Essential Reflections

Withholding – Part 3 – After Delivery

All of us sometimes “withhold” even in important relationships.  I have spoken in the previous entries about why we do this, how we can recognize that we are doing it, how to decide whether to deliver a withhold and a bit about how to actually deliver it.  I turn here to address how to make the withholds we give and receive valuable for their purpose, which is to enhance the relationship.

Some examples.  Sienna has told Indigo that she felt excluded and put down by the way he interrupted her and took over at a recent business meeting.  Olive has told Turquoise that the disorder in her house makes it hard for her to feel comfortable there.  Kelly has told her partner Carmine that the way he is approaching her sexually is turning her off.

I assume here that, in all these cases, the person who delivered the withhold experienced the discomfort of withholding and came to believe that delivering the withhold rather than continuing to withhold promised a better relationship.  I also assume that the delivery itself was done with care and honesty, even if not necessarily “perfectly.”  So, what now?

In the workshop, the ritual is for one receiving a withhold to say, “Thank you.”  To welcome the feedback is very different from what we may be inclined to do, namely, to deny or defend.  Indigo may tell Sienna that he didn’t interrupt her or take over at the meeting.  Turquoise might say that Olive needs to get used to the disorder at her house if she wants to be her friend.  Carmine might simply pout and refuse to engage with Kelly.

The idea is for one receiving a withhold to validate the person giving the feedback.  “Thank you” may be a beginning, but the validation may take many forms.  Indigo may say, “I appreciate your sharing your experience with me.  I need a little time to think about what you have said.”  Turquoise might say, “I know it took a lot for you to share your perception with me.”  Carmine might say, “Though I feel hurt and defensive, I am grateful to hear about your honest feelings.”  The core is to express an appreciation for the sharing and a positive regard for the person who took the risk to deliver the withhold.

It is important to appreciate that validation does not mean agreement.  Indigo may, for example, have a very different story about what happened at the meeting.  But Sienna is unlikely to be able to hear that story unless she feels validated in her perceptions and experience.  So, one expansion on validation is an invitation to the person offering the withhold to say more.  Upon first hearing, Turquoise might think she fully understands Olive’s experience, but it may be helpful to invite more of the story.  Perhaps there were several occasions on which Olive felt discomfort and Turquoise is aware of only one.  In many cases, the one delivering the withhold has much more to say and won’t be open to much from the receiver until he or she feels heard.

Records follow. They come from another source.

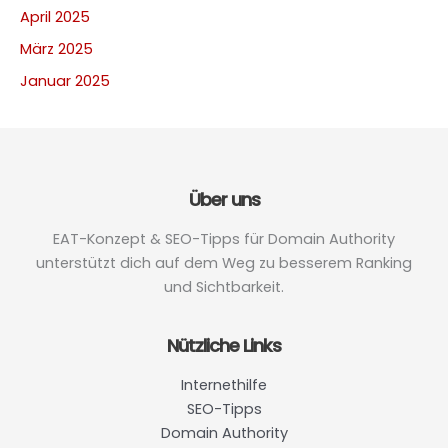
April 2025
März 2025
Januar 2025
Über uns
EAT-Konzept & SEO-Tipps für Domain Authority
unterstützt dich auf dem Weg zu besserem Ranking
und Sichtbarkeit.
Nützliche Links
Internethilfe
SEO-Tipps
Domain Authority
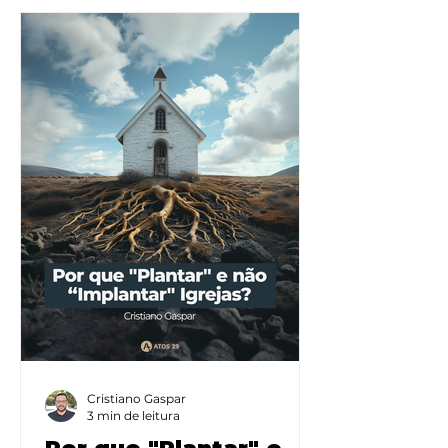
Cristiano Gaspar
3 min de leitura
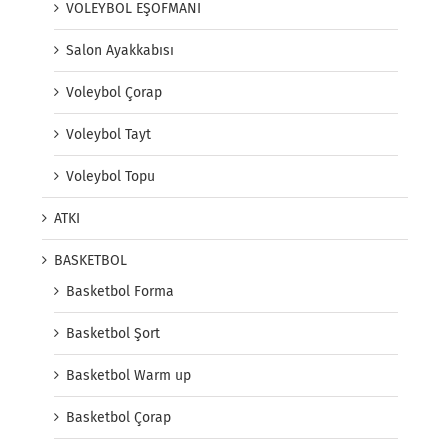
VOLEYBOL EŞOFMANI
Salon Ayakkabısı
Voleybol Çorap
Voleybol Tayt
Voleybol Topu
ATKI
BASKETBOL
Basketbol Forma
Basketbol Şort
Basketbol Warm up
Basketbol Çorap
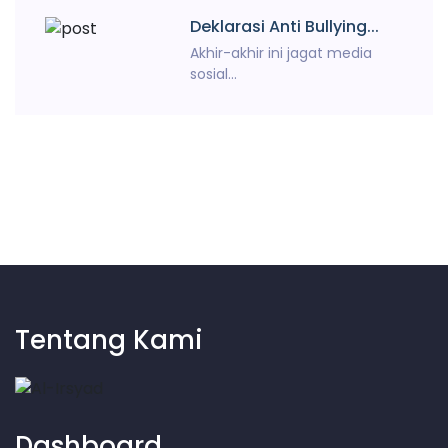
Deklarasi Anti Bullying...
Akhir-akhir ini jagat media
sosial...
Tentang Kami
Dashboard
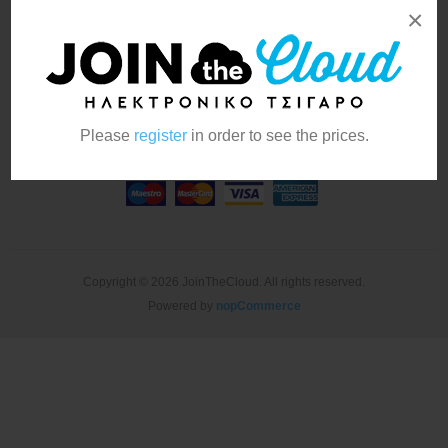
Ο Λογαριασμός μου
×
Newsletter
Please
register
in order to see the prices.
Copyright © 2026 JoinTheCloud. All rights reserved.
Powered by
nopCommerce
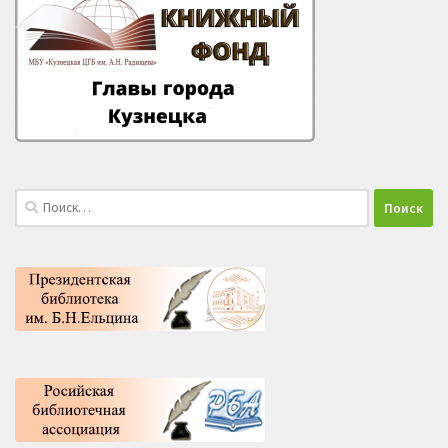
Найти:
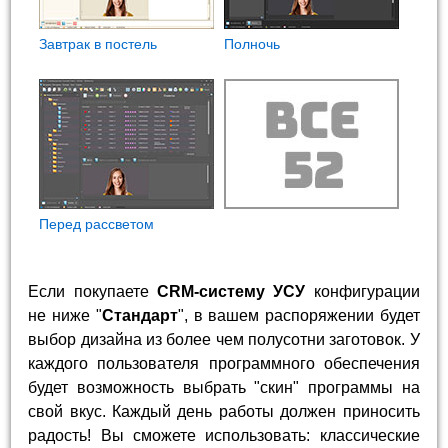
Завтрак в постель
Полночь
Перед рассветом
Если покупаете
CRM-систему УСУ
конфигурации
не ниже "
Стандарт
", в вашем распоряжении будет
выбор дизайна из более чем полусотни заготовок. У
каждого пользователя программного обеспечения
будет возможность выбрать "скин" программы на
свой вкус. Каждый день работы должен приносить
радость! Вы сможете использовать: классические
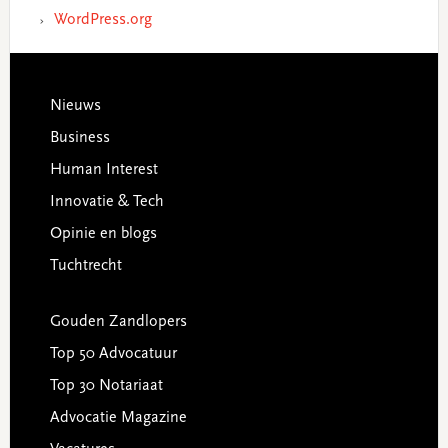
WordPress.org
Footer
Nieuws
Business
Human Interest
Innovatie & Tech
Opinie en blogs
Tuchtrecht
Gouden Zandlopers
Top 50 Advocatuur
Top 30 Notariaat
Advocatie Magazine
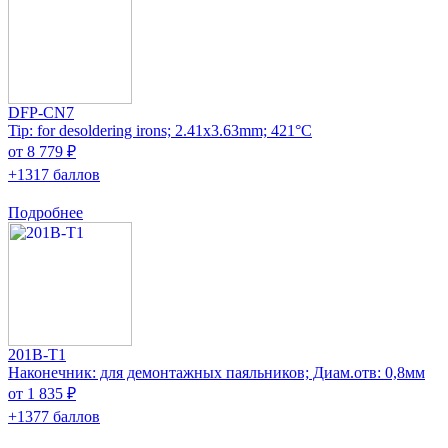
DFP-CN7
Tip: for desoldering irons; 2.41x3.63mm; 421°C
от 8 779 ₽
+1317 баллов
Подробнее
201B-T1
Наконечник: для демонтажных паяльников; Диам.отв: 0,8мм
от 1 835 ₽
+1377 баллов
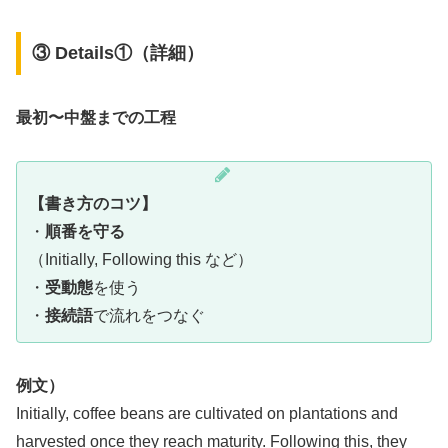
③ Details①（詳細）
最初〜中盤までの工程
【書き方のコツ】
・
順番を守る
（Initially, Following this など）
・
受動態
を使う
・
接続語
で流れをつなぐ
例文）
Initially, coffee beans are cultivated on plantations and
harvested once they reach maturity. Following this, they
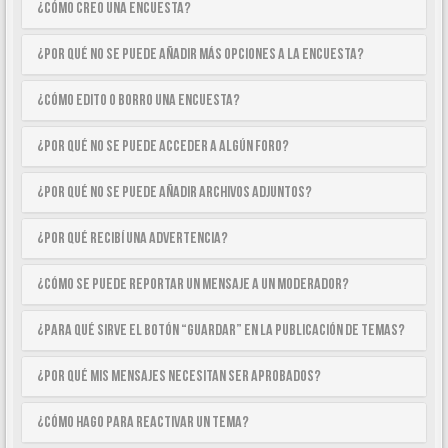
¿Cómo creo una encuesta?
¿Por qué no se puede añadir más opciones a la encuesta?
¿Cómo edito o borro una encuesta?
¿Por qué no se puede acceder a algún foro?
¿Por qué no se puede añadir archivos adjuntos?
¿Por qué recibí una advertencia?
¿Cómo se puede reportar un mensaje a un moderador?
¿Para qué sirve el botón “Guardar” en la publicación de temas?
¿Por qué mis mensajes necesitan ser aprobados?
¿Cómo hago para reactivar un tema?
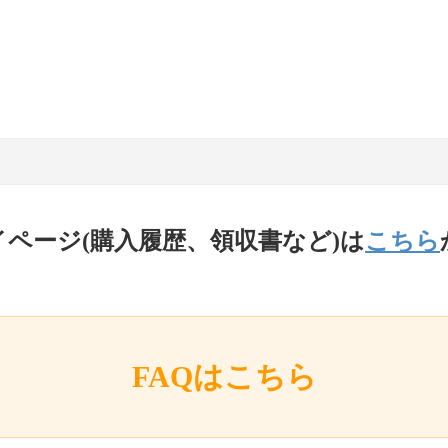
イページ(購入履歴、領収書など)は
こちら
FAQはこちら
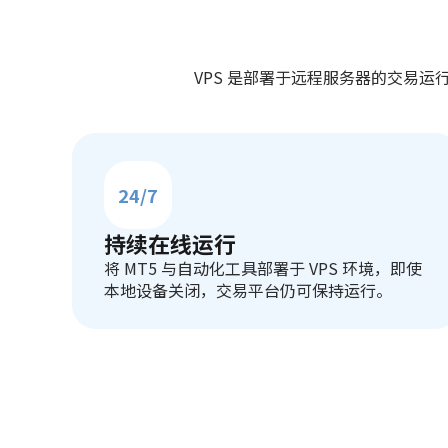
VPS 是部署于远程服务器的交易运
24/7
持续在线运行
将 MT5 与自动化工具部署于 VPS 环境，即使
本地设备关闭，交易平台仍可保持运行。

Once the deliverer of the withhold feels heard, there is an opening for the receiver to respond with his or her own perceptions and experience about the matter.  The receiver may have feelings that range from outrage at the injustice of the perception to shame at the justice of it, as well as many feelings in between.  In responding, the receiver may do best to speak mainly of his or her perceptions rather than judgments of himself or the other, but this may be a challenge.  Carmine may have a story about how Kelly herself encouraged him in his approach and how Kelly is now criticizing him unfairly.  It may be hard to speak personally and not to accuse the other.

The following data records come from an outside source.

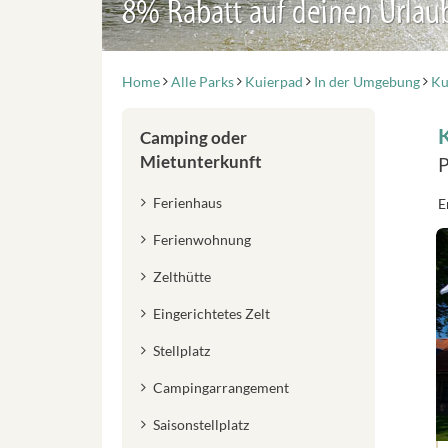
8% Rabatt auf deinen Urlau
Home
Alle Parks
Kuierpad
In der Umgebung
Ku
Camping oder
Mietunterkunft
P
Ferienhaus
E
Ferienwohnung
Zelthütte
Eingerichtetes Zelt
Stellplatz
Campingarrangement
Saisonstellplatz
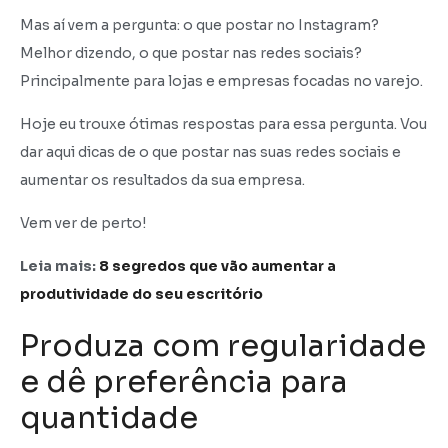
Mas aí vem a pergunta: o que postar no Instagram?
Melhor dizendo, o que postar nas redes sociais?
Principalmente para lojas e empresas focadas no varejo.
Hoje eu trouxe ótimas respostas para essa pergunta. Vou
dar aqui dicas de o que postar nas suas redes sociais e
aumentar os resultados da sua empresa.
Vem ver de perto!
Leia mais:
8 segredos que vão aumentar a
produtividade do seu escritório
Produza com regularidade
e dê preferência para
quantidade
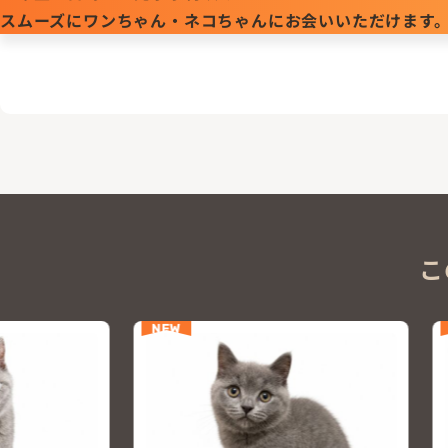
スムーズにワンちゃん・ネコちゃんにお会いいただけます
こ
NEW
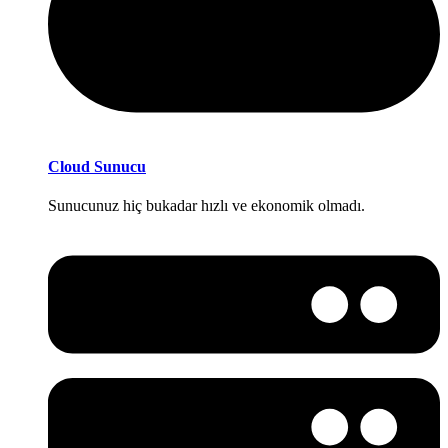
Cloud Sunucu
Sunucunuz hiç bukadar hızlı ve ekonomik olmadı.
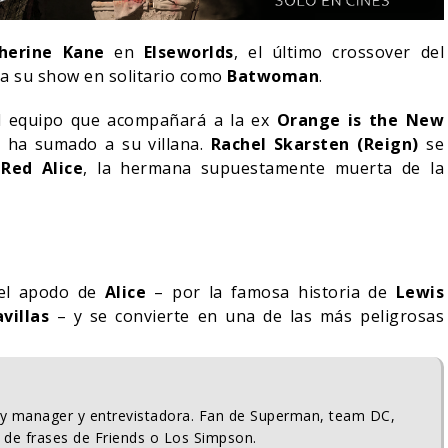
herine Kane
en
Elseworlds
, el último crossover del
a su show en solitario como
Batwoman
.
l equipo que acompañará a la ex
Orange is the New
 ha sumado a su villana.
Rachel Skarsten (Reign)
se
a
Red Alice
, la hermana supuestamente muerta de la
el apodo de
Alice
– por la famosa historia de
Lewis
villas
– y se convierte en una de las más peligrosas
RÍA COLLEEN WING
DESTIN DANIEL CRETTON
ECER EN DAREDEVIL:
SOBRE LA CANCELACIÓN
 AGAIN?
DE WONDER MAN
05/08/2026
04/08/2026
S
TV
ty manager y entrevistadora. Fan de Superman, team DC,
 de frases de Friends o Los Simpson.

The conversation that ensues cannot, in my view, be scripted or ritualized very effectively.  Avoiding judgment, speaking personally and validating the experience of the other with compassion are elements of a conversation that is likely to lead to mutual understanding.  One other element will be crucial.  When something bothers us about someone else, this is, in significant part, about us, not them.  Sienna may be especially sensitive to interruption due to early family experience.  Olive may have an excessive need for order, given her mother’s lack of housekeeping.  Both parties need to be open to taking responsibility for their parts in the issue.  Moreover, they would do well, however difficult it may be, to be open to reminders about this from their partner in the relationship.  “Perhaps you are being too sensitive to my admitted flaws in approaching you,” Carmine might say at some advanced point in the conversation.  And perhaps Kelly will be able to hear it and see it as support rather than criticism.

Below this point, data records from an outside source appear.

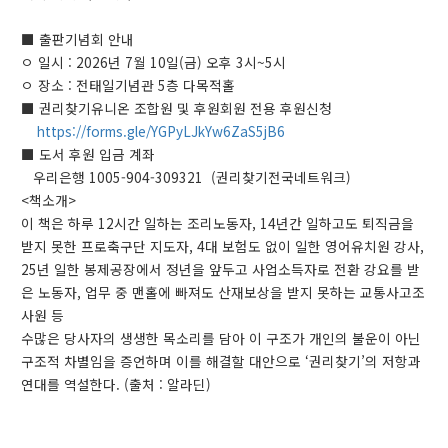
■ 출판기념회 안내
ㅇ 일시 : 2026년 7월 10일(금) 오후 3시~5시
ㅇ 장소 : 전태일기념관 5층 다목적홀
■ 권리찾기유니온 조합원 및 후원회원 전용 후원신청
https://forms.gle/YGPyLJkYw6ZaS5jB6
■ 도서 후원 입금 계좌
우리은행 1005-904-309321 (권리찾기전국네트워크)
<책소개>
이 책은 하루 12시간 일하는 조리노동자, 14년간 일하고도 퇴직금을
받지 못한 프로축구단 지도자, 4대 보험도 없이 일한 영어유치원 강사,
25년 일한 봉제공장에서 정년을 앞두고 사업소득자로 전환 강요를 받
은 노동자, 업무 중 맨홀에 빠져도 산재보상을 받지 못하는 교통사고조
사원 등
수많은 당사자의 생생한 목소리를 담아 이 구조가 개인의 불운이 아닌
구조적 차별임을 증언하며 이를 해결할 대안으로 ‘권리찾기’의 저항과
연대를 역설한다. (출처 : 알라딘)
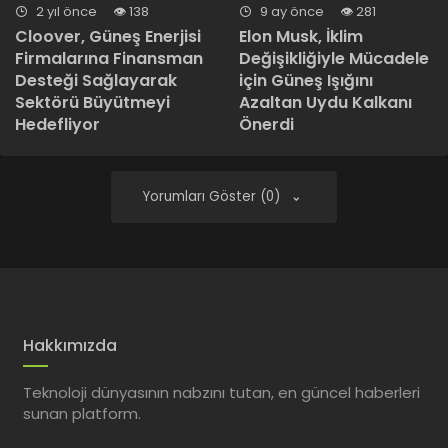
2 yıl önce
138
9 ay önce
281
Cloover, Güneş Enerjisi
Elon Musk, İklim
Firmalarına Finansman
Değişikliğiyle Mücadele
Desteği Sağlayarak
için Güneş Işığını
Sektörü Büyütmeyi
Azaltan Uydu Kalkanı
Hedefliyor
Önerdi
Yorumları Göster (0)
Hakkımızda
Teknoloji dünyasının nabzını tutan, en güncel haberleri
sunan platform.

I am reminded at this point about John Gottman’s insight about marriage conflicts.  Many of the most important ones cannot be resolved.  Rather, the challenge of the partners is to live with difference with grace.  Olive and Turquoise, for example, are always likely to have different feelings about order and disorder, but this can either ruin the relationship or be a source for learning more deeply about our differences and the possibilities those differences open to us.  Perhaps the difference brought to light by delivery of the withhold can be, through the post-withhold conversation, a way of deepening connection and enriching the lives of both partners.  This is the hope of those who take the risk to deliver withholds.

Even after this three-part treatment of withholds, I acknowledge that we have only outlined the basics.  Much of the rest, as we remind each other at the workshop and in the community, we are likely to learn from practice.